Now, I know, of course, that each of the four brothers I visited back then were mentally ill. They didn’t choose to be in the state psychiatric institution. But I also knew their parents. And I knew the church in which they had been raised. It came as no surprise to me that there seemed to be a profound connection between what I was hearing from the homes and the church of their upbringing and what I was hearing form their sons in the psychiatric hospital.

I have to admit to sharing in the twisted spirituality that saw the Beatitudes as a list of requirements for the Christian life. It’s made me sick along the way.

But this morning, in light of Ruth’s yellow card from last Sunday, I’m seeing them differently.

“God loves us not as a flower but as a bouquet.”
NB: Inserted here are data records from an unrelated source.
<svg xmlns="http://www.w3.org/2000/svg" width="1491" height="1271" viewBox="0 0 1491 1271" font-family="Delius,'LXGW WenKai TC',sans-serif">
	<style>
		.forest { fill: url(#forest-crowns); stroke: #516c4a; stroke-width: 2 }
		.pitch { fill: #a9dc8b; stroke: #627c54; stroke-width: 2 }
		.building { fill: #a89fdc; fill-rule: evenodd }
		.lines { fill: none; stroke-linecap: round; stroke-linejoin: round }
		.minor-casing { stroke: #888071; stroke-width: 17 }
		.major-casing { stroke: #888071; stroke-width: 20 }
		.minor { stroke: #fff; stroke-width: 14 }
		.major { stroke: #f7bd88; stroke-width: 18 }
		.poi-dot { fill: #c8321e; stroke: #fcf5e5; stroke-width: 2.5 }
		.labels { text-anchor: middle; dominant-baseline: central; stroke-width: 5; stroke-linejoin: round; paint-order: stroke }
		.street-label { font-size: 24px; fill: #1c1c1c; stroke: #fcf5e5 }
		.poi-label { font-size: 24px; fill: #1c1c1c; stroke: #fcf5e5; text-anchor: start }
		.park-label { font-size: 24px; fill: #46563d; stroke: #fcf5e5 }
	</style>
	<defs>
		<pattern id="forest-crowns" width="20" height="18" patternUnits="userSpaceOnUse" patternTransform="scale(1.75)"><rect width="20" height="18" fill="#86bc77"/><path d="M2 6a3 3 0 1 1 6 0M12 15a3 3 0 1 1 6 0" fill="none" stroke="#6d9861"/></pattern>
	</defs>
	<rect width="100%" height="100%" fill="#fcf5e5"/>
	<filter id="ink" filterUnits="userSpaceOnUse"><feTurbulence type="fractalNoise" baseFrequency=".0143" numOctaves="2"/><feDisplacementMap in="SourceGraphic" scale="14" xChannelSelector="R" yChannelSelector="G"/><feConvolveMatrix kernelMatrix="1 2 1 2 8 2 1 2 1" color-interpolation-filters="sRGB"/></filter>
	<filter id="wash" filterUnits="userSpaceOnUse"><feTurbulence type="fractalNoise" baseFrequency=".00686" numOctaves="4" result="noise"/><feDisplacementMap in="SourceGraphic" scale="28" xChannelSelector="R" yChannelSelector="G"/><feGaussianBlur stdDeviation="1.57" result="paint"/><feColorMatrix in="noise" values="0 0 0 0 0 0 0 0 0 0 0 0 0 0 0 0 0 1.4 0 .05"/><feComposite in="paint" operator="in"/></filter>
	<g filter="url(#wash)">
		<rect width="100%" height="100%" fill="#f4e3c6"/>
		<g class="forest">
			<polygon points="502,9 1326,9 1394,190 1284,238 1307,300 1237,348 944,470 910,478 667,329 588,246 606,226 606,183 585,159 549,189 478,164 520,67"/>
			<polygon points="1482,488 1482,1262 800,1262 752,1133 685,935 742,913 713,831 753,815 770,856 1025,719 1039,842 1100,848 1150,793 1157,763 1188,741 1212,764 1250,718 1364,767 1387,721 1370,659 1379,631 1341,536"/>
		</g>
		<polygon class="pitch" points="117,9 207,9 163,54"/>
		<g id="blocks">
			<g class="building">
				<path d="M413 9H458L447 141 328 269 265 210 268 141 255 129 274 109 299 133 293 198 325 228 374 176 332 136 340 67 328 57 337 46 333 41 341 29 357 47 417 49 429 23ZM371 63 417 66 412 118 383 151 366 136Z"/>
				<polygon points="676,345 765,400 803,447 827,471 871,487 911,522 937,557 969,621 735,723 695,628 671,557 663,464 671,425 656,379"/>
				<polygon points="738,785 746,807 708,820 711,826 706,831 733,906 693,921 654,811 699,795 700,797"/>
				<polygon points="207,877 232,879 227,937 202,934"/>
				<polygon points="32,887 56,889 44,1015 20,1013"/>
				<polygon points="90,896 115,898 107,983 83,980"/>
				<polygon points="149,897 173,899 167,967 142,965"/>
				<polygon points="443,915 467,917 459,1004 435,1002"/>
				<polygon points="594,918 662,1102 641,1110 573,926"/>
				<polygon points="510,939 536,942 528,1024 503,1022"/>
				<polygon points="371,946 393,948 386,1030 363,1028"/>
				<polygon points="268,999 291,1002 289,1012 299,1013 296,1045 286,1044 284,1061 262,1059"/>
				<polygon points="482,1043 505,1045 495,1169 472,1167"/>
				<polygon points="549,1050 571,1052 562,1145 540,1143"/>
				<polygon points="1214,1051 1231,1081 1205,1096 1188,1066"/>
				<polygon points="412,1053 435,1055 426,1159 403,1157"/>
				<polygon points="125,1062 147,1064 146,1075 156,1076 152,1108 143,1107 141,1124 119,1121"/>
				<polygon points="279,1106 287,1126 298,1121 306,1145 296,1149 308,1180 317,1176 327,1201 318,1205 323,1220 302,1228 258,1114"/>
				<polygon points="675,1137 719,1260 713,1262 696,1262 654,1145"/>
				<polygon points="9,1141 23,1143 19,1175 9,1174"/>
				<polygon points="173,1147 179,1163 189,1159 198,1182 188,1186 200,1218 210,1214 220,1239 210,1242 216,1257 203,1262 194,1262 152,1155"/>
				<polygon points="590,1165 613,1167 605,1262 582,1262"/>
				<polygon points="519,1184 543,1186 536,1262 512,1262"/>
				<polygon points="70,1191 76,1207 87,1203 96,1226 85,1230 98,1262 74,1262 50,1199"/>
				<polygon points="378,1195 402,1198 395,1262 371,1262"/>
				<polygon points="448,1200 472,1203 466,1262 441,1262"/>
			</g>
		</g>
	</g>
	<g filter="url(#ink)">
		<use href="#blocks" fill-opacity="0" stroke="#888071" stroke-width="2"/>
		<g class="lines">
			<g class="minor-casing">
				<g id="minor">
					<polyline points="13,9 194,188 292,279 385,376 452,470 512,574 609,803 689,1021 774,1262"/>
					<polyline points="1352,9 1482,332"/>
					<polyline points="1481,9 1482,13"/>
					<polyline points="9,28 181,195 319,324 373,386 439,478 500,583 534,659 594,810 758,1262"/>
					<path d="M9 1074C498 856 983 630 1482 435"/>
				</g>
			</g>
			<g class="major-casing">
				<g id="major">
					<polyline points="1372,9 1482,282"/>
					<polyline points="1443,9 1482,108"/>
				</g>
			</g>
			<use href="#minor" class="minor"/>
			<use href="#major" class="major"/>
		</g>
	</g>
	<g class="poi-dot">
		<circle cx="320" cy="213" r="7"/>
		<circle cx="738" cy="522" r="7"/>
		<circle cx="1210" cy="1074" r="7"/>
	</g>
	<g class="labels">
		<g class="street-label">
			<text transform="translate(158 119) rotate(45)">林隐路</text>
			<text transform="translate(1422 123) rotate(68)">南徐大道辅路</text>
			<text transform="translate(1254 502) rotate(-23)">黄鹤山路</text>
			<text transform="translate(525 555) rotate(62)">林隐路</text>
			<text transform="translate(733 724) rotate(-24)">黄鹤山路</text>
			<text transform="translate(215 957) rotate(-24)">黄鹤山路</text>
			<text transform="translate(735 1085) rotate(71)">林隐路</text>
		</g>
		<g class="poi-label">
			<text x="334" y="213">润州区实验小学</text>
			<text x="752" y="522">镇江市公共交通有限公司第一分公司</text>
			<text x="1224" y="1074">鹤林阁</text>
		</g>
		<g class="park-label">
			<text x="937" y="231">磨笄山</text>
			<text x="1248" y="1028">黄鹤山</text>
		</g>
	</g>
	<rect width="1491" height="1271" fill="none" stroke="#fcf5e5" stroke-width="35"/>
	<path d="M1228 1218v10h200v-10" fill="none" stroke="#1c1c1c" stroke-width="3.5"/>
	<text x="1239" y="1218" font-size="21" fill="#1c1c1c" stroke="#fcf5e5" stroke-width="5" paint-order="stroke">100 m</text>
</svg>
Not every flower in God’s bouquet is poor in spirit. Not every one of us is in mourning. Some of us got up this morning with smiles on our faces and a song in our heart. Not every one of is meek.  Not everyone came here this morning hungering and thirsting for righteousness – some of us came out of habit; some of us came for comfort, some of us came to sing some hymns. Some of don’t know why we came. Not everyone is known by acts of mercy – we come with grudges and desires for retribution. Not everyone is pure in heart or a peacemaker. And almost of none of us is being persecuted as advocates for social justice.

But TOGETHER all of those blessed people are here in God’s Bouquet.

Makes me wonder whether Jesus had read the Bhagavad Gita, the Hindu scriptures of India written two to five centuries before he preached the Sermon on the Mount in Palestine. Listen to its familiar ring, and let the Florist place you in the vase of God’s remarkable Bouquet.

“I am the Self…seated in the heart of every creature. I am the origin, the middle, and the end that all must come to.

“All your thoughts, all your actions, all your fears and disappointments, offer them to me, clear-hearted; know them all as passing visions.

“Thus you free yourself from bondage, from both good and evil karma; through your non-attachment, you embody me, in utter freedom.

“I am justice; clear, impartial, favoring no one, hating no one. But in those who have cured themselves of selfishness, I shine with brilliance.

“Even murderers and rapists, tyrants, the cruelest fanatics, ultimately know redemption through my love, if they surrender

“To my harsh but healing graces. Passing through excruciating transformations, they find freedom and their hearts find peace within them.

“I am always with all beings; I abandon no one. And however great your inner darkness, you are never separate from me.

“Let your thoughts flow past you, calmly; Keep me near, at every moment; trust me with your life, because I am you, more than you yourself are.”

Seeing the crowds, Jesus went up on the mountain, and when he sat down, his disciples came to him. And he opened his mouth and taught them, saying:

Youtogether – are the salt that preserves the earth from its own self-destruction.

“You – together – are the city set upon a hill that gives light to the world.”

We together – each and all – are God’s bouquet. God loves us as a bouquet!